With all of these factors at play, how can we consistently operate with good judgment? How can we truly make healthy and positive choices more often than not throughout every area of life?
- Learn from mistakes. Not only from your own mistakes, but the mistakes of others as well. A mistake only equals wasted resources when we fail to apply its lessons.
- Have patience. This means patience not only with other people but with yourself as well. Hurrying often leads to poor decisions or even choices that lead us to say “good enough” rather than striving for our best.
- Don’t decide. Sometimes we make decisions just to not have the decision lingering over us. Often, waiting would have led to a natural resolution or solution.
- Value small decisions. Small changes made over time add up to make a big difference. Never underestimate the impact your small choices can have on your life.
- Seek wisdom. Trusting my thoughts when emotions are running at full tilt has often proved a mistake. Relying on others, whether trusted friends or even experts through books, helps keep me on track. For a start, try Proverbs 4.
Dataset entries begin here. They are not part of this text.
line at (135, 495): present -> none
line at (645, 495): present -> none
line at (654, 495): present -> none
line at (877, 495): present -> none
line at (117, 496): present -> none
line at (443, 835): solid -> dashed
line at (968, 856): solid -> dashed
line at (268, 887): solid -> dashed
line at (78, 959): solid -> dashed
Consistently having good judgment involves learning to not allow emotions to direct and control decisions. Quite often, emotions indicate one path while the right choice leads down a path in the opposite direction. Being able to make the right choice regardless of feelings shows a developing ability to have good judgment. This does not mean feelings are useless. Feelings can actually direct us down the right path if we’ve spent time knowing the steps the Lord would have us take. In other words, feelings can be great gauges, but they shouldn’t drive the car.
DISCUSSION: What examples can you give of any of the above suggestions in action? Or, maybe you have an example where one would have been prudent in hindsight.